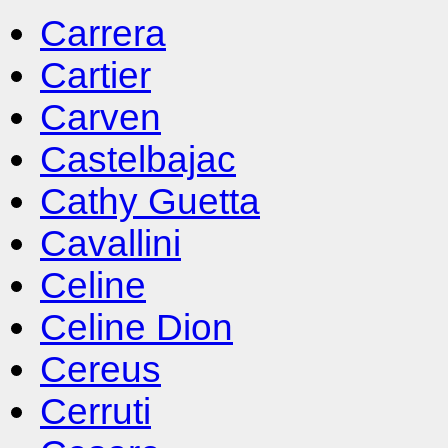
Carrera
Cartier
Carven
Castelbajac
Cathy Guetta
Cavallini
Celine
Celine Dion
Cereus
Cerruti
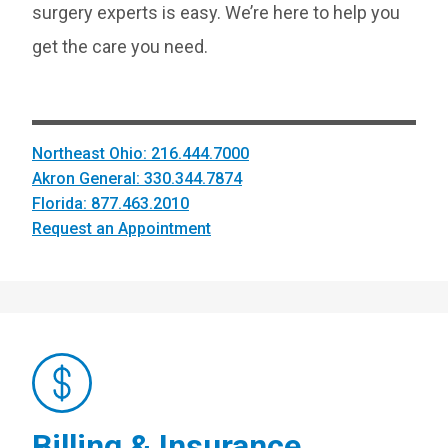
surgery experts is easy. We’re here to help you
get the care you need.
Northeast Ohio: 216.444.7000
Akron General: 330.344.7874
Florida: 877.463.2010
Request an Appointment
Billing & Insurance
+ + +
■ WHAT IS BEING ASKED ■
Drop the pictures and reproduce the rest of the data exactly.

■ EXPECTED OUTPUT ■
Carrera
Cartier
Carven
Castelbajac
Cathy Guetta
Cavallini
Celine
Celine Dion
Cereus
Cerruti
surgery experts is easy. We’re here to help you
get the care you need.
Northeast Ohio: 216.444.7000
Akron General: 330.344.7874
Florida: 877.463.2010
Request an Appointment
Billing & Insurance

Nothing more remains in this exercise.